CROMWELL, Conn. — This week is Holy Week, and for Christians who observe its this year will be very different. Due to social distancing rules, churches have had to adapt to different ways of celebrating Mass.

“We’re not able to physically be together so we’re finding ways to gather virtually, using technology, so we have been for the past several weeks now live streaming our worship service,” said Pastor Paul Krampitz of Bethany Lutheran Church in Cromwell.

It’s one of many churches of all denominations around the state that has been doing virtual services.

During Holy Week however, the difference is even more evident for those who may have never missed a Good Friday or Easter Sunday in church.

“We’re encouraging people to maybe start some new traditions in their own homes and to celebrate in their own way,” said Pastor Paul.

The Archdiocese of Hartford posts it’s services online, and you can also watch them on FOX61 and our sister station CW20. It’s also doing something extra to keep parishioners as part of the church community during this time.
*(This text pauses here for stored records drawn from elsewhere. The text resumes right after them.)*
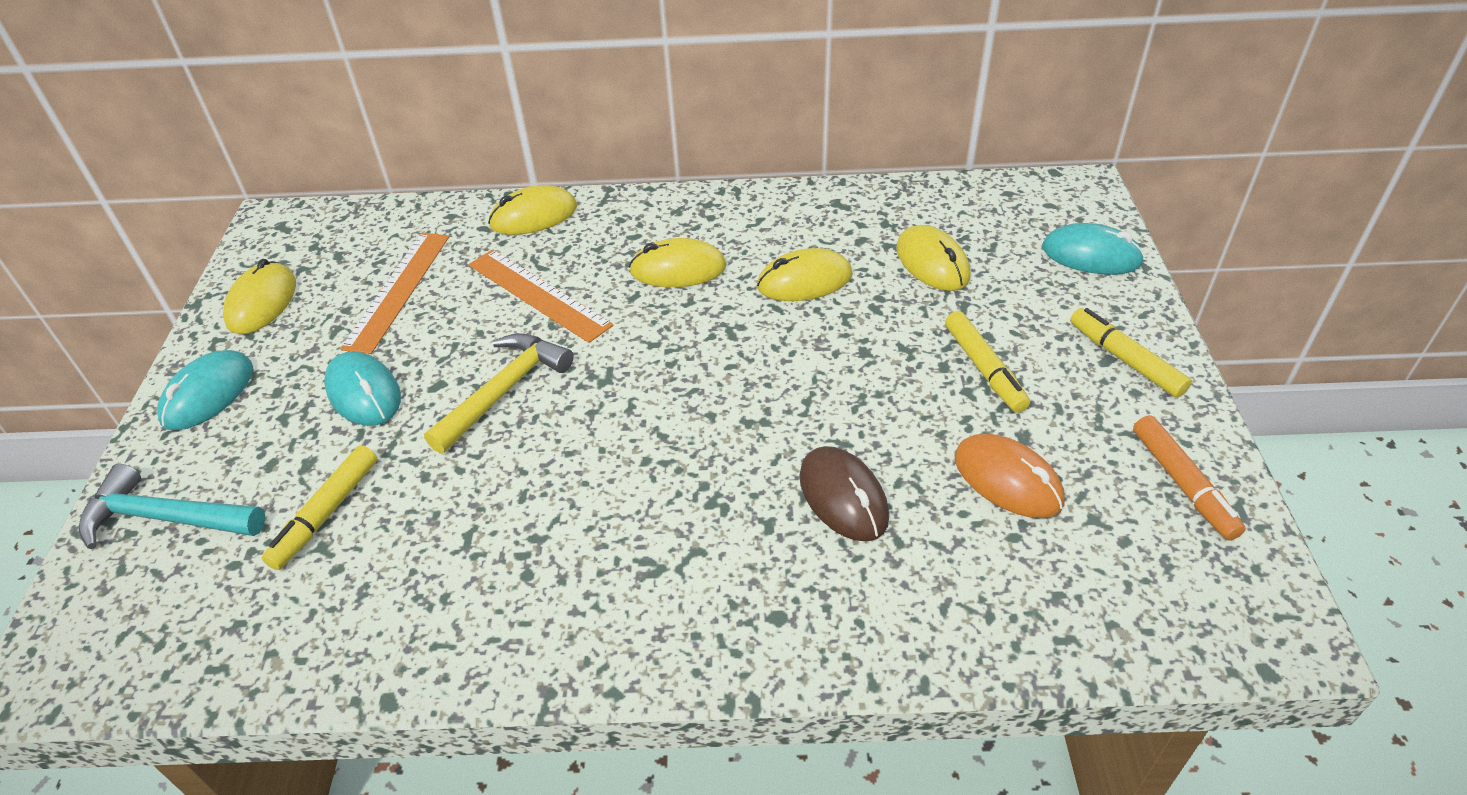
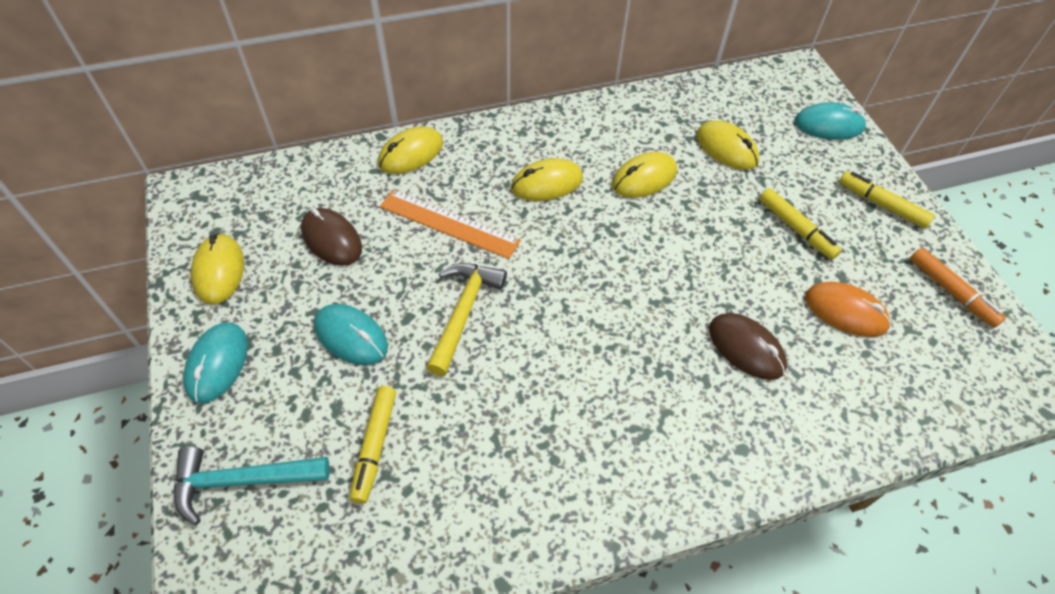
camera: 20 degrees left, 10 degrees up
orange ruler [340,233,449,354] -> brown mouse [301,208,362,266]

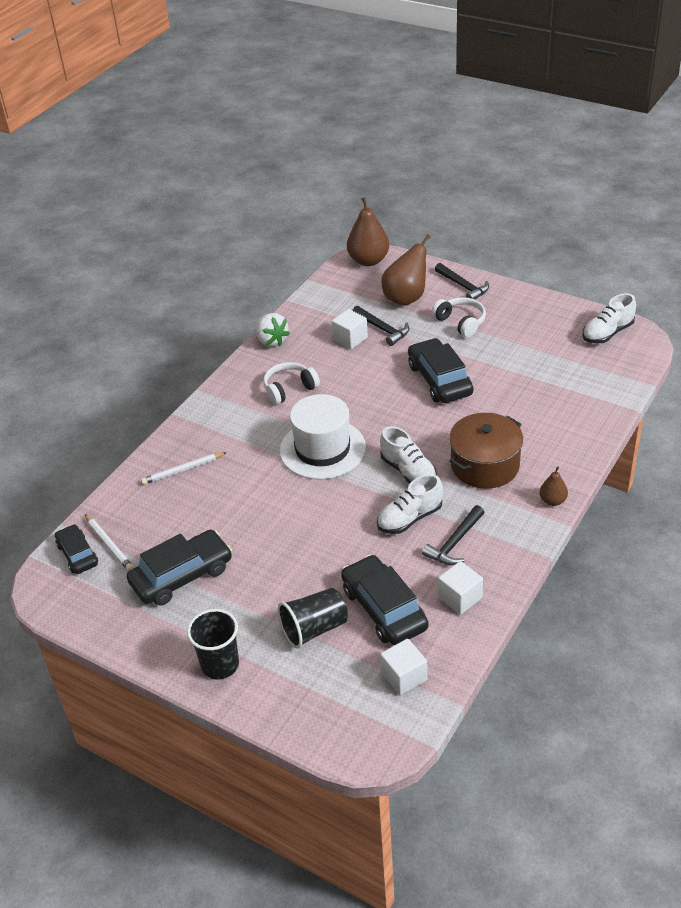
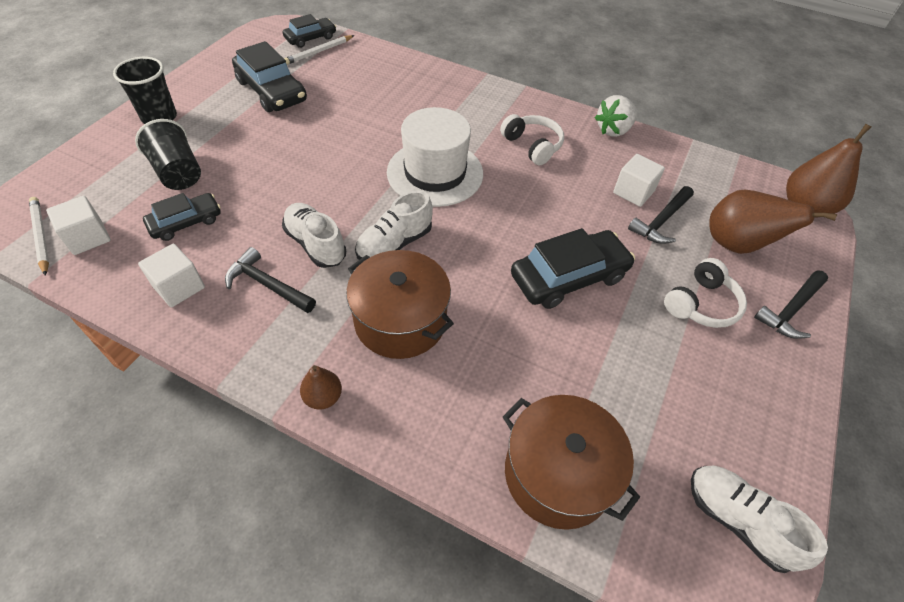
camera: 80 degrees right, 10 degrees up
white pencil [141,452,227,485] -> white pencil moved to [29,197,49,276]
black car [341,555,428,645] -> black car [143,193,221,241], size x0.61
none -> brown pot [503,395,640,530]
People have been sending in their pictures to be placed in seats while priests continue to celebrate Mass.

“A virtual congregation,” said Father John Gatzak, “The faces here, they say so much about how we’re in this together,” he said.

“It will be a graphic reminder to me and to all the other priests who celebrate mass that we are praying for you, that we’re not really alone,” he said.

Religious leader say it’s that same message of unity that will help everyone get through this.

“The coronavirus isolates us physically but it does not isolate us spiritually from Jesus or from one another,” said Archbishop Leonard Blair.